Al die wezens nu: bergen, bomen, bronnen, stenen, vuur, enzovoort enzovoort, kunnen dragers van macht zijn – dan worden zij dus tot heilige bomen, bergen, stenen, plaatsen, tijden, personen teksten enzovoort. Dat zij dragers van macht zijn komt daarin tot uitdrukking, dat er bij, met of door hen buitengewone dingen gebeuren, heuglijke, maar net zo goed catastrofale dingen – het heilige is niet in de laatste plaats gevaarlijk. Zo kan Van der Leeuw zeggen dat het verschrikkelijke en onmenselijke het heilige vaak beter uitdrukt dan schone kunstwerken, waarin het zogezegd gedomesticeerd en getemd wordt.
Cultus en sacramenten
Het behoeft nauwelijks betoog dat in dit religieuze perspectief het menselijk bestaan in het teken staat van een goede omgang met de macht. Het gedijt immers bij de gratie van de zegenrijke werking van die macht en poogt zich te beveiligen tegen de schadelijke invloeden ervan. Dat gebeurt in de cultus, door Van der Leeuw aangeduid als ‘Sich-vor-die-Macht-Hinstellen’ [9]. De cultus is met andere woorden de plaats waar de geordende, gestileerde ontmoeting en omgang met het heilige plaats vindt. En overal waar het zich manifesteert geeft dat onmiddellijk aanleiding tot ‘cultusachtig’ handelen. In die cultus, die Van der Leeuw ook omschrijft als ‘plaats vinden van het heilige’, hebben ook de sacramenten hun plaats. Of beter: de cultus is het geheel van sacramentele handelingen. Slechts via die sacramenten kan contact met het heilige gemaakt worden; zij vormen de brug tussen onze ‘gewone’ wereld en de ‘totaal andere’ werkelijkheid van het heilige, zij drukken het heilige uit en verwijzen ernaar. Van der Leeuw plaatst op die manier de sacramenten in het middelpunt van het religieuze leven. Zij fungeren zoals gezegd als de onmisbare bemiddelende factor tussen het heilige en ons, van een directe betrekking tot het heilige buiten de sacramenten om kan geen sprake zijn. Dat geldt met name ook voor de kennis ervan: ook die verloopt alleen via sacramentele handelingen. Op dat punt is bij Van der Leeuw een verandering van inzicht te constateren. Terwijl hij in zijn vroegere jaren een directe Godservaring en -kennis mogelijk acht (God is hier één van de gestalten die het heilige aanneemt, en wel een late: ‘God is een laatkomer in de godsdienstgeschiedenis’ [10]), erkent hij later nog slechts een indirecte Godskennis, via de sacramenten.

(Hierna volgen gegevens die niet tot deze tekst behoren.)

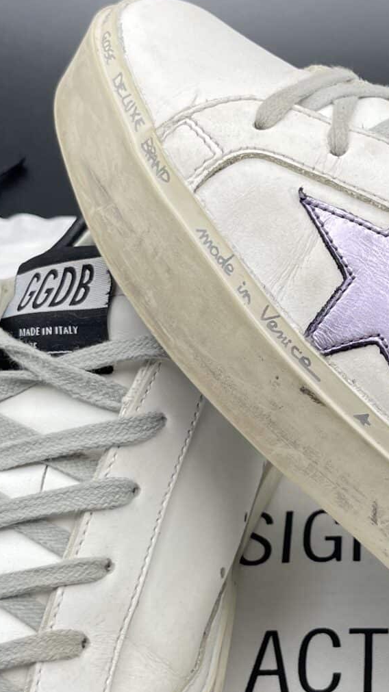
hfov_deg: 17.2
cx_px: 364
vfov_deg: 30.6
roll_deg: +2.6
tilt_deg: -44.1
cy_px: 384
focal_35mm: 69
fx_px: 1266
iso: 32
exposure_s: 1/516
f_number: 1.6
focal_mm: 5.1
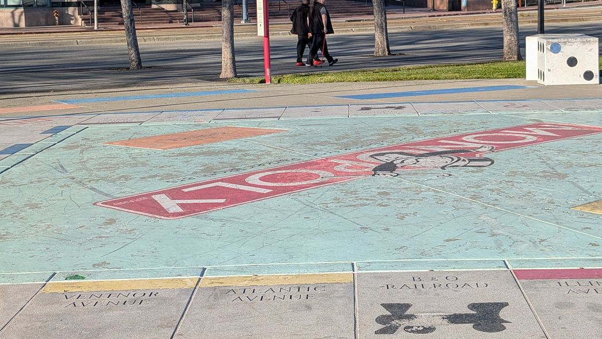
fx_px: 1037
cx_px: 303
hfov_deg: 32.4
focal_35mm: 65
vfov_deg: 18.4
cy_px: 86
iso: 21
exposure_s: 1/1311
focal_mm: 6.9
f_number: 1.68
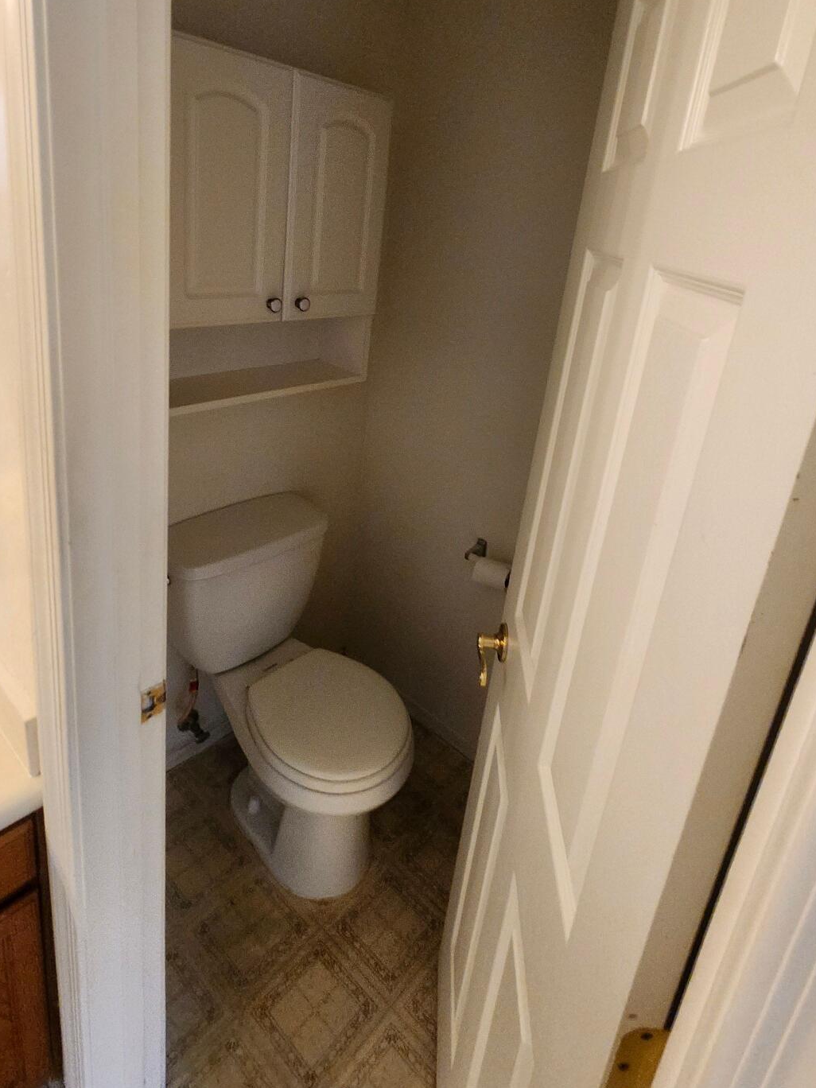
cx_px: 449
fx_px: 597
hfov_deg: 68.5
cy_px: 416
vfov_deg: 83.2
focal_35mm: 19
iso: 250
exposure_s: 1/60
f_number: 2.2
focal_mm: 1.74
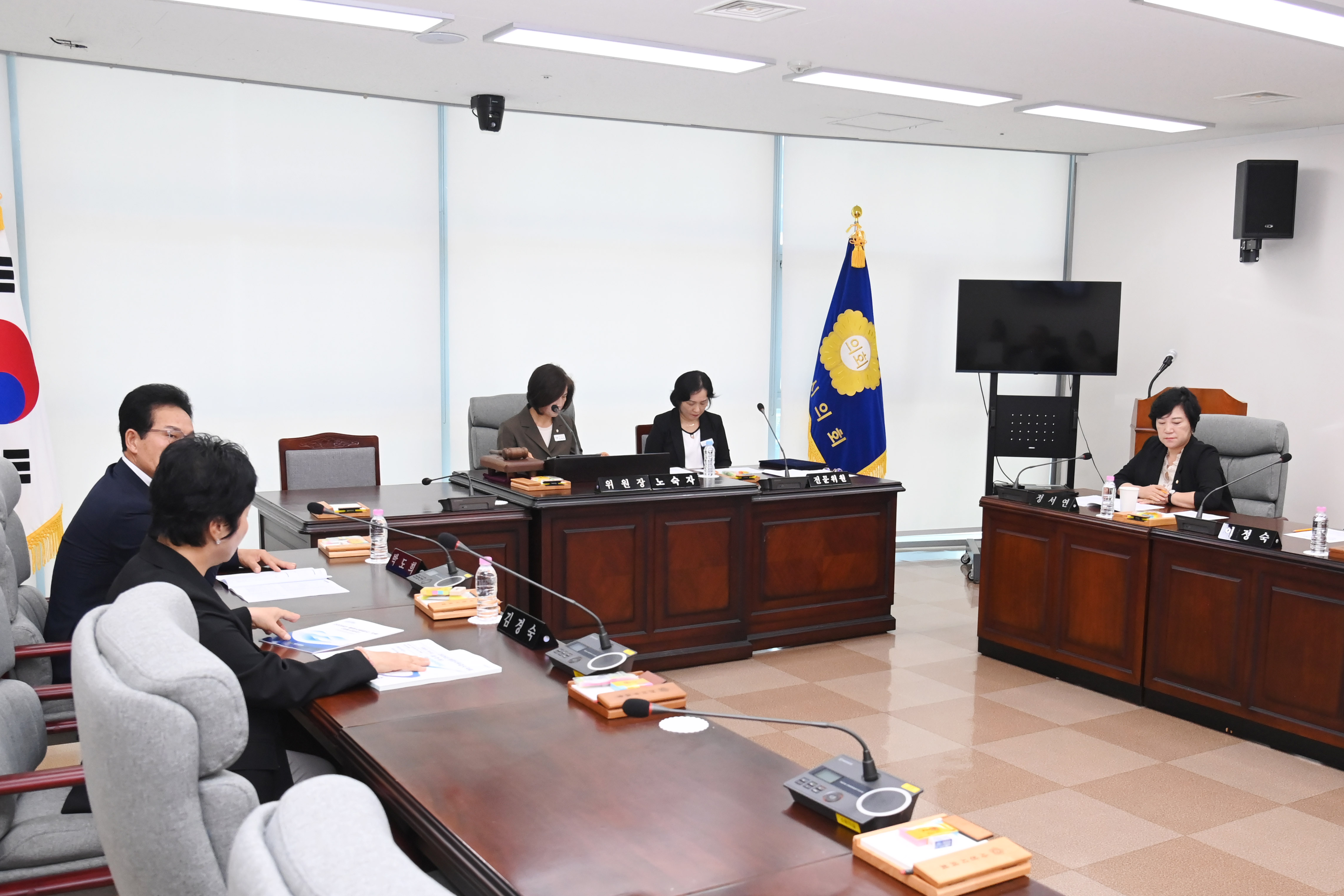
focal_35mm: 33
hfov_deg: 57.1
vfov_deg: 39.8
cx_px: 748
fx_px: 1232
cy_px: 536
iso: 3200
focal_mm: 27
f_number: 6.3
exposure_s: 1/250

Het heilige openbaart zich namelijk in onze werkelijkheid, maakt dus gebruik van elementen daaruit, die op die manier dan dragers van een diepere, goddelijke betekenis worden. Voor het sacrament is dus wezenlijk dat het als teken naar iets anders verwijst. Maar weer moet dat, zoals boven met het dingbegrip, niet in moderne zin verstaan worden. Dan is het symbool niet meer dan een conventioneel teken dat geen andere relatie met de aangeduide zaak heeft dan dat het zo afgesproken is. Een symbool in de oorspronkelijke zin daarentegen is een beeld of teken dat in een innerlijke relatie staat met de betekende zaak. Het participeert eraan, zoals Van der Leeuw schrijft, valt er op een bepaalde manier mee samen (het Griekse woord symballein betekent ook: bijeenwerpen, laten samenvallen). De wereld van het religieuze is zo één groot weefsel van symbolen (in de laatstgenoemde betekenis), waardoor in het medium van de alledaagse werkelijkheid een andere werkelijkheid oplicht, die aan de onze pas zin en oriëntatie verleent.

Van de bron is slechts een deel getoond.